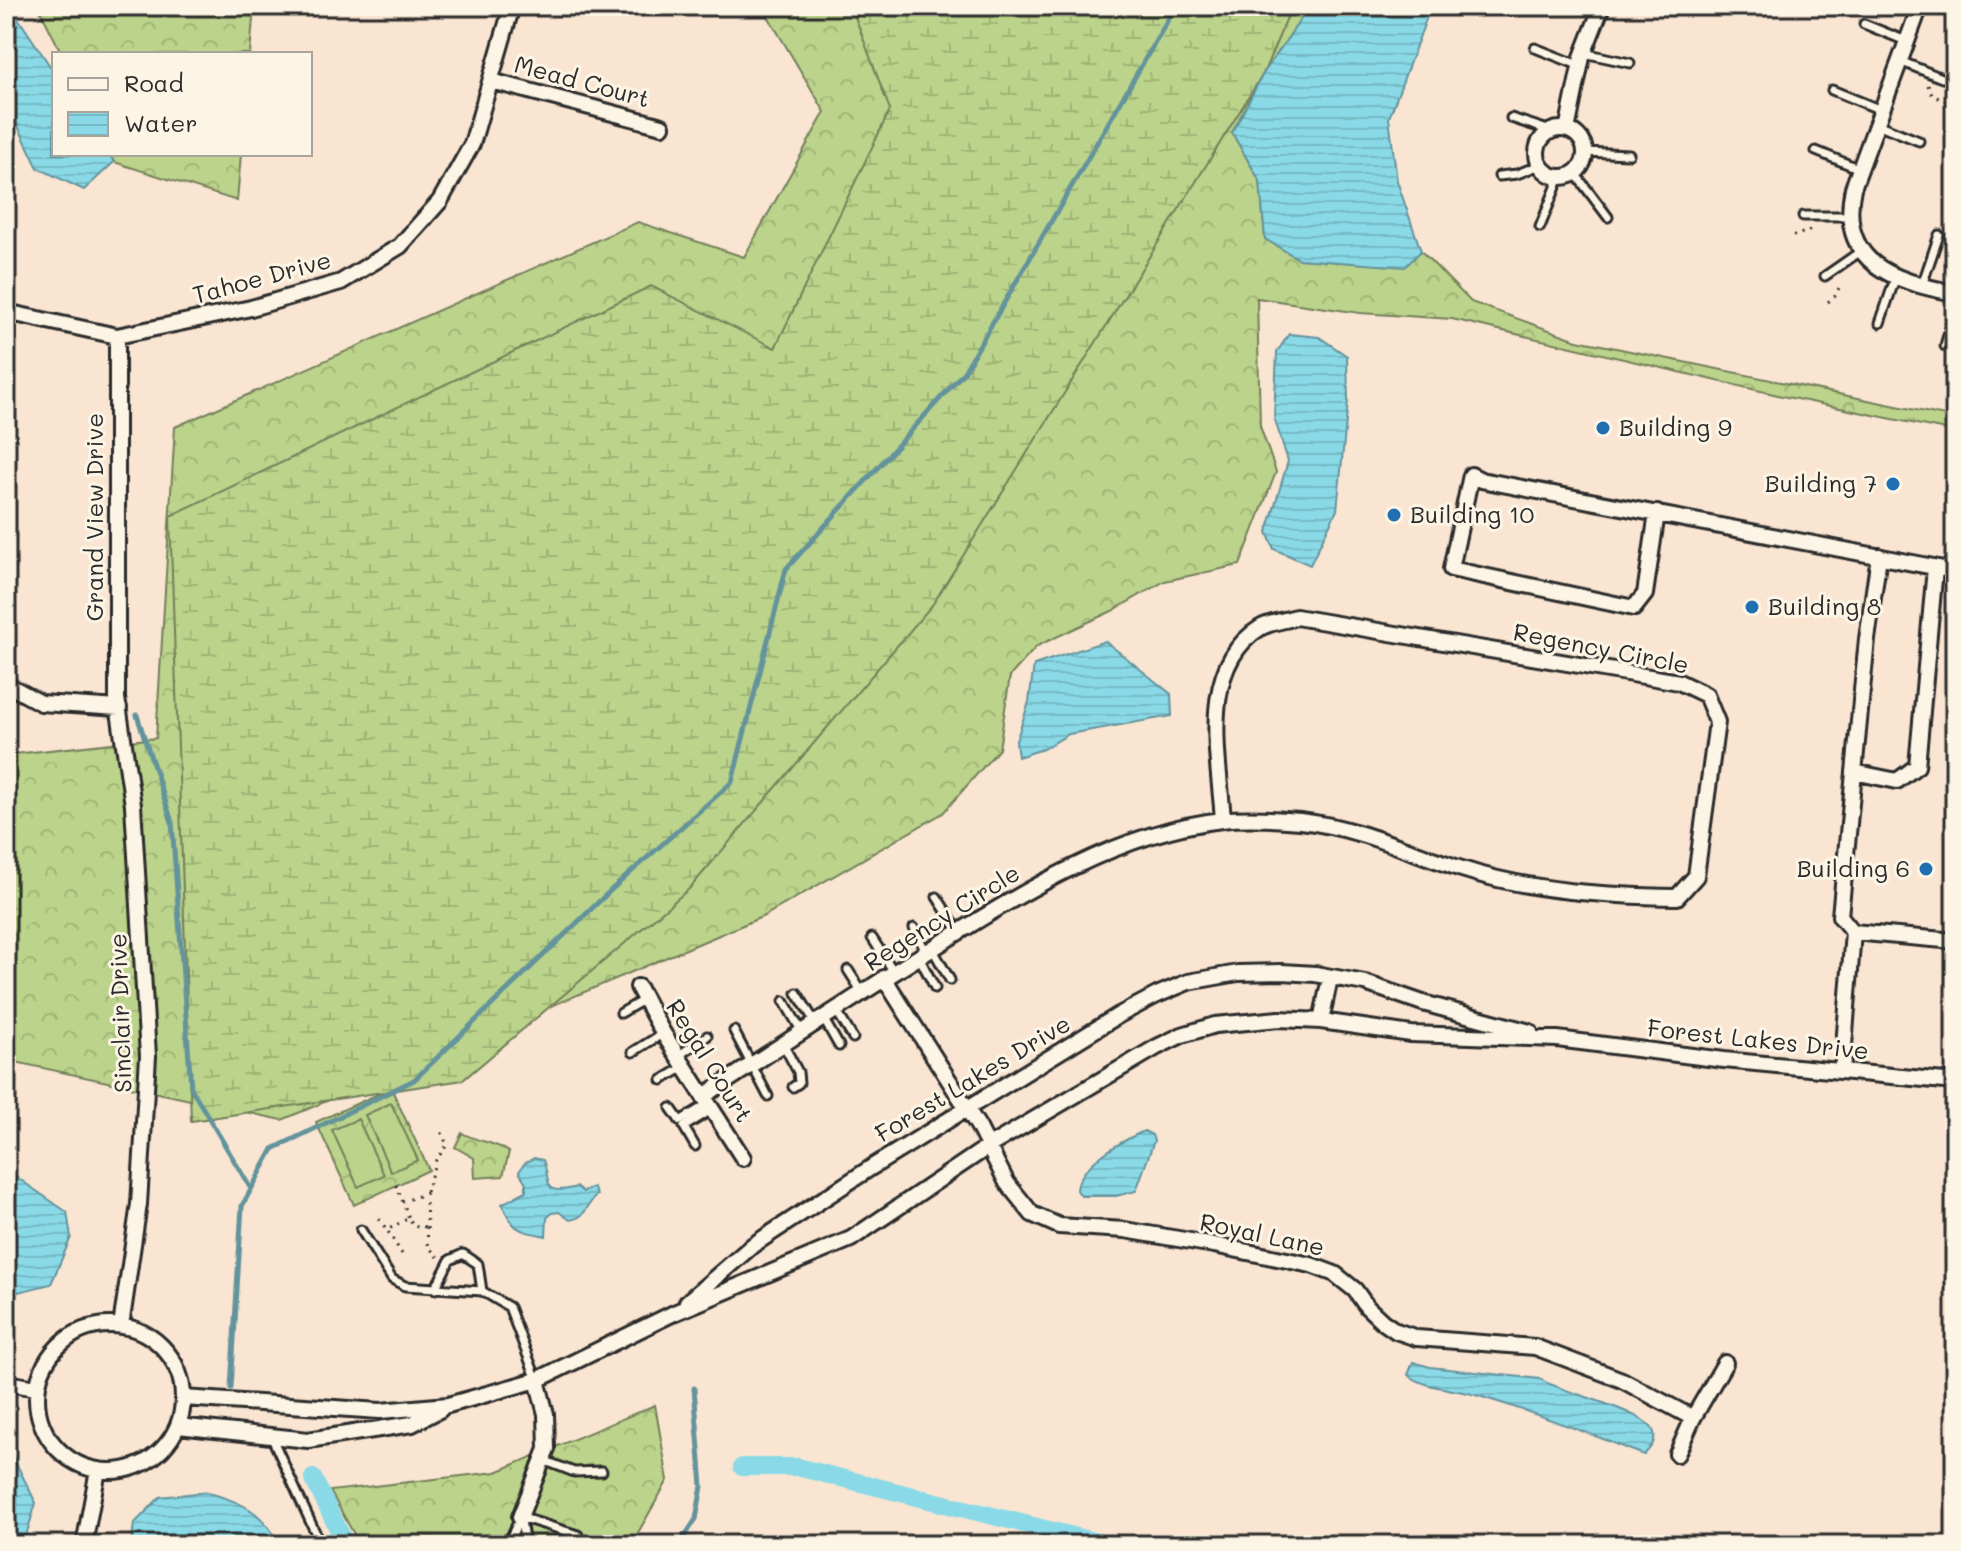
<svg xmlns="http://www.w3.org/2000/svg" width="1961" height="1551" viewBox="0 0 1961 1551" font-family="Mali,sans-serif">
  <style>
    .forest { fill: url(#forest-crowns); stroke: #737f5a; stroke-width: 2 }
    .wetland { fill: url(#wetland-marsh); stroke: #737f5a; stroke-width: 2 }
    .garden { fill: #bbd38a; stroke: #737f5a; stroke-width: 2 }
    .water { fill: url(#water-rules); stroke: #64939c; stroke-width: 2 }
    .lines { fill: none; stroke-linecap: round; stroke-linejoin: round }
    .stream { stroke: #64939c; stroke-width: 5 }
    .canal { stroke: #8ad9e7; stroke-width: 18 }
    .service-casing { stroke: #2b2b2b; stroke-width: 13 }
    .minor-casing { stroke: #2b2b2b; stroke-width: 20 }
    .path { stroke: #2b2b2b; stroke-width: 3; stroke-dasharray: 2 6; stroke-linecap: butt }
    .service { stroke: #fcf5e5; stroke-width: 7 }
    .minor { stroke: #fcf5e5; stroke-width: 14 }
    .poi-dot { fill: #1f6fb2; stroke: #fcf5e5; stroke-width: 3 }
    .labels { text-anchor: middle; stroke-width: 6; stroke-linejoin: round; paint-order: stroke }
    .street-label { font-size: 24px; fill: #2b2b2b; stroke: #fcf5e5 }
    .poi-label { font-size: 24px; fill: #2b2b2b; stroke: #fcf5e5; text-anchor: start }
  </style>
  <defs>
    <pattern id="forest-crowns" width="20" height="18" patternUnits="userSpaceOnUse" patternTransform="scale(2)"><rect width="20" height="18" fill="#bbd38a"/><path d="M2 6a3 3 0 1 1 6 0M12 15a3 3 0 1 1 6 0" fill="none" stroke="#a1b577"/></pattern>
    <pattern id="wetland-marsh" width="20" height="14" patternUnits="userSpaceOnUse" patternTransform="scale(2)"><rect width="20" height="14" fill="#bbd38a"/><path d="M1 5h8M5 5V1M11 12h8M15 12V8" fill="none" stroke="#a1b577"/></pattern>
    <pattern id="water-rules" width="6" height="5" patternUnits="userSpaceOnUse" patternTransform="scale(2)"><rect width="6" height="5" fill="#8ad9e7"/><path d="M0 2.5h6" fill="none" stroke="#77bac6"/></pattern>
  </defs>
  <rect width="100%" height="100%" fill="#f9e5d2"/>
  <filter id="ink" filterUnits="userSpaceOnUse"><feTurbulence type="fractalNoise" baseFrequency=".0125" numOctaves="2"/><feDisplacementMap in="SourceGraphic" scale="16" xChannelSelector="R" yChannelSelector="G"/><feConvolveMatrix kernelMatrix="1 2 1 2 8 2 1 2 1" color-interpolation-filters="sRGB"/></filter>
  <g filter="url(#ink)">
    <path class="forest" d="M38,6H254L250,54H62Z
      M762,6H1310L1263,74L1232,133L1260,181L1265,239L1299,259L1404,266L1421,251L1471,302L1577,340L1955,418V432L1782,396L1452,319L1360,313L1257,298L1260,426L1276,472L1240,565L1165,581L1112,611L1037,646L1010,676L999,749L943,813L764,916L282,1120L6,1060V755L156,738L175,427L638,222L744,257L825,112Z
      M110,154H241L237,201L114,162Z
      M391,1088L429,1170L354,1205L316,1122Z
      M462,1133C478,1142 495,1142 509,1152L503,1176L475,1178L474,1158L455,1147Z
      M655,1405L668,1480L631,1545H360L330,1491L496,1472Z"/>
    <path class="wetland" d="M851,6H1292L1263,74L933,604L690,888L463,1080L191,1121L170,516L651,286L775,348L890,110Z"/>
    <path class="garden" d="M391,1103L418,1160L391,1172L365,1115Z
      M358,1119L384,1175L358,1187L332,1130Z"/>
    <path class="water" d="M6,6H10L54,72V154H109L114,162L84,190L38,168L6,101Z
      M1310,6H1431L1389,118L1397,181L1421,251L1405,267L1299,259L1265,239L1260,181L1232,133L1263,74Z
      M1289,334L1319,337L1347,356L1348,401L1337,510L1310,565L1274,549L1267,532L1288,461L1274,417L1277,352Z
      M1105,641L1171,694L1172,716L1069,734L1043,749L1018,757L1016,741L1029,702L1034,665Z
      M1144,1131L1152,1135L1154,1141L1136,1191L1116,1196H1081L1077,1190C1079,1164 1122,1141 1144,1131Z
      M534,1158L543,1160C552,1184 541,1196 577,1187L583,1192L593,1187L597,1195C585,1205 588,1217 570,1220L559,1212L552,1213L547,1218L546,1236C517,1230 514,1231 502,1204L526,1191V1183L519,1172L524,1164Z
      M6,1170L67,1212L71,1237L51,1284L6,1295Z
      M1413,1362L1430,1367L1540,1379C1559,1392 1650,1411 1654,1433C1656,1443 1650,1448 1644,1455C1589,1433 1535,1413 1479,1396C1455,1388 1429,1390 1408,1375Z
      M6,1443L36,1503L23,1545H6Z
      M206,1492C242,1503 261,1509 280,1545H131L134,1524L160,1497Z"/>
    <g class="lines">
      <path class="stream" d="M137,715L172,822L191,1088L251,1189
        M231,1388L242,1206L273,1149L414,1080L611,890L732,782L786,569L964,372L1176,6
        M679,1545L696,1519L702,1486L694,1388"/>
      <path class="canal" d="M742,1467H797L1109,1545
        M313,1478L346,1545"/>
      <defs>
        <path id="service" d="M1932,6L1955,15
          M1864,24L1906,41
          M1535,48L1581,66
          M1584,53L1630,63
          M1900,61L1942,78
          M1832,90L1881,110
          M1511,118L1551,131
          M1877,124L1919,141
          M1816,151L1860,169
          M1585,152L1629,154
          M1574,172L1608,217
          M1499,176L1517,174L1540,165
          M1803,216H1849
          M1540,227L1560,177
          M1825,276L1861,251
          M1922,285L1939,235
          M1880,323L1896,276
          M1945,346L1955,309
          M6,631L8,627
          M937,897L959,932
          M914,928L926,952
          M872,938L894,972
          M932,948L950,980
          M919,957L935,988
          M848,970L862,992
          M797,993L815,1022
          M784,1001L802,1032
          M836,1010L853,1038
          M621,1013L645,999
          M823,1018L839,1046
          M734,1031L768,1096
          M783,1044L798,1072L799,1083L793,1087
          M633,1052L662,1034
          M678,1056L707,1036
          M662,1080L684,1067
          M671,1108L680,1121L708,1104
          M695,1146L684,1127L711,1110
          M361,1230L392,1279L405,1286L482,1291L509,1307L537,1380
          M435,1289L450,1260L463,1254L478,1264L482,1291
          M272,1438L321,1545
          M543,1460L574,1472L602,1471
          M520,1517L578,1535
          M521,1520L525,1545
          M507,1545L520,1518"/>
        <path id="minor" d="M1920,6L1853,188C1837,263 1894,282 1955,293
          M491,81L662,126
          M1537 153a24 24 0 1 1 48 0a24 24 0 1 1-48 0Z
          M1567,130L1582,57L1602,6
          M6,312L117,336L251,308L341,282L400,246L440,201L472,144L512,6
          M117,336V698L133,805L148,1056L139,1204L121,1326
          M1657,513L1645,594L1634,608L1451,569L1471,475L1481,480L1944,569L1955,564
          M1879,556L1867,639L1840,916L1853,932L1955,941
          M6,684L41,703L119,708
          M1854,772L1897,781L1917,766L1935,568
          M884,978L978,1126L1007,1183L1032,1214L1059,1226L1125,1230L1214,1245L1311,1265L1335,1274L1355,1290L1367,1307L1383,1322L1396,1331L1417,1338L1535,1347L1622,1380L1693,1418
          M638,987L663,1033L743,1158
          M1321,1021L1330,978
          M1842,1071L1853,932
          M704,1096C776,1049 848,1001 922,955C1012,899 1114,832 1222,820C1246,817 1276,819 1300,821C1357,827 1409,852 1462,869C1529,891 1607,896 1677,897L1696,876L1717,722L1706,695L1679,682L1296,617C1284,621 1270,622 1260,628C1198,667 1219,758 1223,820
          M687,1302L753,1245L872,1167L1119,1015L1157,995L1188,982L1238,973L1282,972L1315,974L1365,983L1423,1003L1530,1032
          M37 1398a73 73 0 1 1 146 0a73 73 0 1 1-146 0Z
          M6,1383L37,1388
          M183,1398L380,1411L448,1405L537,1380L674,1313L851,1239L989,1146L1157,1047L1182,1035L1215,1025L1279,1019L1321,1021L1411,1034L1557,1039L1724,1060L1955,1082
          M178,1426L308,1440L412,1424L441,1409
          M1677,1454L1693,1418L1725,1363
          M520,1517L547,1449L546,1414L537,1380
          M84,1545L98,1470"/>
      </defs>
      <use href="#service" class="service-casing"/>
      <use href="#minor" class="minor-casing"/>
      <path class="path" d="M1928,85L1932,95L1945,101
        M1793,236L1809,231V228
        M1828,302L1835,296L1840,286L1838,283
        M396,1185L409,1218
        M426,1192L436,1160L447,1145L441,1131
        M402,1202L432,1191
        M426,1203L428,1246L438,1257
        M379,1219L387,1230
        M402,1254L387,1230L409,1218C414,1227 417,1229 427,1226"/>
      <use href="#service" class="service"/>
      <use href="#minor" class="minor"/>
    </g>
  </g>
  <g class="poi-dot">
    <circle cx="1603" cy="428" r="8"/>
    <circle cx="1893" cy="484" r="8"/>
    <circle cx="1394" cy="515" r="8"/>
    <circle cx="1752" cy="607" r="8"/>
    <circle cx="1926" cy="869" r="8"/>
  </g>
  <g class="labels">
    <g class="street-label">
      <text transform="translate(582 82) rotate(15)" y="8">Mead Court</text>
      <text transform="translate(262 278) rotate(-15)" y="8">Tahoe Drive</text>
      <text transform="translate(95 517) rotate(-90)" y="8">Grand View Drive</text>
      <text transform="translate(1601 649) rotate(11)" y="8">Regency Circle</text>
      <text transform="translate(942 918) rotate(-32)" y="8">Regency Circle</text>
      <text transform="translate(121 1013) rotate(-92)" y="8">Sinclair Drive</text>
      <text transform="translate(1758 1040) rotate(6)" y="8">Forest Lakes Drive</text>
      <text transform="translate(709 1061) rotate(58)" y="8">Regal Court</text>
      <text transform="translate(973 1079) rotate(-31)" y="8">Forest Lakes Drive</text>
      <text transform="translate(1262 1235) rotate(12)" y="8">Royal Lane</text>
    </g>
    <g class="poi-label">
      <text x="1619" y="436">Building 9</text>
      <text x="1877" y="492" text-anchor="end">Building 7</text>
      <text x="1410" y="523">Building 10</text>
      <text x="1768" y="615">Building 8</text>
      <text x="1910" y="877" text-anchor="end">Building 6</text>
    </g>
  </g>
  <rect width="1961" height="1551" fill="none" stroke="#fcf5e5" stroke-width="32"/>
  <rect x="16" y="16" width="1929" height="1519" fill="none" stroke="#2b2b2b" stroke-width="3" filter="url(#ink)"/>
  <rect x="52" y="52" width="260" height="104" fill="#fcf5e5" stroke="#a8a49b" stroke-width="2"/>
  <rect x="68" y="78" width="40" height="12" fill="#fcf5e5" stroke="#a8a49b" stroke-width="2"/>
  <text x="124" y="92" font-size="24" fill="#2b2b2b">Road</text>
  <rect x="68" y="112" width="40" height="24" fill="url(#water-rules)" stroke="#a8a49b" stroke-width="2"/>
  <text x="124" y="132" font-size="24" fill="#2b2b2b">Water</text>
</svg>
:::::
Search the lines above for the string "labels", then show every one that has it.

:: Result below ::
    .labels { text-anchor: middle; stroke-width: 6; stroke-linejoin: round; paint-order: stroke }
  <g class="labels">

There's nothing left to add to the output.